Cool-chic video: Learned video coding with 800 parameters
Thomas Leguay, Théo Ladune, Pierrick Philippe, Olivier Déforges
TL;DR
This work targets low-complexity learned video compression by building on the Cool-chic image codec and adding an inter-frame coding module to exploit temporal redundancies. The proposed approach achieves a decoder with roughly 900 multiplications per decoded pixel and about 800 parameters per frame, enabling frame-wise encoding suitable for both low-delay and random-access configurations. RD performance is reported to be near AVC and better than previous overfitted codecs like FFNeRV, while maintaining very low decoding complexity and an open-source release for further research.
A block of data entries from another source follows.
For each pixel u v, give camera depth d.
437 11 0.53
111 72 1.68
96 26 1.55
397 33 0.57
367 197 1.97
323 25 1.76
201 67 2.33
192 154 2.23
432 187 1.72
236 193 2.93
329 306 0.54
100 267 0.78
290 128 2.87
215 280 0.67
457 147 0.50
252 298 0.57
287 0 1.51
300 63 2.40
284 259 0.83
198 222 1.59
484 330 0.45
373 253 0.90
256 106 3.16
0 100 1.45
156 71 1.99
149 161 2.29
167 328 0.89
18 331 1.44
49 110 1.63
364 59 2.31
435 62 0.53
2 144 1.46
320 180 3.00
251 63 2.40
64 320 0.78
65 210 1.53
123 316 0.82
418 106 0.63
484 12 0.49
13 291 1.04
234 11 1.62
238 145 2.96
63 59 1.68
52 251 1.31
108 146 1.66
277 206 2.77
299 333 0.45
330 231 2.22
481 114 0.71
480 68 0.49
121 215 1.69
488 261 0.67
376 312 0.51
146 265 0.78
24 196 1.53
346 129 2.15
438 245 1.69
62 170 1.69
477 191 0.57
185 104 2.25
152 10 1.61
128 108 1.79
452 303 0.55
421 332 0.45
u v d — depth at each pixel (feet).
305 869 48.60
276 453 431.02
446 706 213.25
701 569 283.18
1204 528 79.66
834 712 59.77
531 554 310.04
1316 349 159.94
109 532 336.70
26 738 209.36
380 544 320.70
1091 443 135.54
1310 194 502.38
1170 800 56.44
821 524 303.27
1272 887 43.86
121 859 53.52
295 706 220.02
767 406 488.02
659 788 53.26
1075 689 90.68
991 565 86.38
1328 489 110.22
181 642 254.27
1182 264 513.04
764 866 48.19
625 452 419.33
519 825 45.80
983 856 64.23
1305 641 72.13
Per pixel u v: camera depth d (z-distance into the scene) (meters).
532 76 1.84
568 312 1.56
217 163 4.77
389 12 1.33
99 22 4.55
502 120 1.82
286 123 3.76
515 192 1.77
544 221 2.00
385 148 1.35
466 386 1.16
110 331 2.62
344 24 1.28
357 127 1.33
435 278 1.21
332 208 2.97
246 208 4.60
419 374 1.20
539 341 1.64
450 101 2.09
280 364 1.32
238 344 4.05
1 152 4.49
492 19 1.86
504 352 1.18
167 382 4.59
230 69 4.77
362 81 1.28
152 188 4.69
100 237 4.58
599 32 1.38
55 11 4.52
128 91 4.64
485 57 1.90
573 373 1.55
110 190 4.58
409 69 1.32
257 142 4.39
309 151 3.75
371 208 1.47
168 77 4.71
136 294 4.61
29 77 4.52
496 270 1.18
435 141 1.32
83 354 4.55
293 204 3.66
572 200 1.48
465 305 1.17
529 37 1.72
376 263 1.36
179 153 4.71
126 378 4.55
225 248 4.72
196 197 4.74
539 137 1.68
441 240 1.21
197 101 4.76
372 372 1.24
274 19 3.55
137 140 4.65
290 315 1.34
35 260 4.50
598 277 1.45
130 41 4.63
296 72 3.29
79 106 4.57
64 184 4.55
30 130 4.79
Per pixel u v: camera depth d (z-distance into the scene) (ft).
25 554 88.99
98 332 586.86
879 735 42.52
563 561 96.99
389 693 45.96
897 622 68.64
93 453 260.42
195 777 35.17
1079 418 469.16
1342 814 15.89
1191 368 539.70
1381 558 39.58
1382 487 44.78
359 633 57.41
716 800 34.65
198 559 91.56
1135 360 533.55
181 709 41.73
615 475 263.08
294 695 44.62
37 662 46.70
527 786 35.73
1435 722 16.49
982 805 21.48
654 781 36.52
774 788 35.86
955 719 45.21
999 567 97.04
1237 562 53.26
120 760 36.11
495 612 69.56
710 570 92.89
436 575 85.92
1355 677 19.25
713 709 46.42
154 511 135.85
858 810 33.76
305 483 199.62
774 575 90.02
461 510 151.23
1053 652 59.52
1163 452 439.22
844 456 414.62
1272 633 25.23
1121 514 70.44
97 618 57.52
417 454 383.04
The study also highlights current limitations in motion estimation, high-rate performance, and encoding time, outlining concrete directions for improving practical deployment of learned Video codecs.
Abstract
We propose a lightweight learned video codec with 900 multiplications per decoded pixel and 800 parameters overall. To the best of our knowledge, this is one of the neural video codecs with the lowest decoding complexity. It is built upon the overfitted image codec Cool-chic and supplements it with an inter coding module to leverage the video's temporal redundancies. The proposed model is able to compress videos using both low-delay and random access configurations and achieves rate-distortion close to AVC while out-performing other overfitted codecs such as FFNeRV. The system is made open-source: orange-opensource.github.io/Cool-Chic.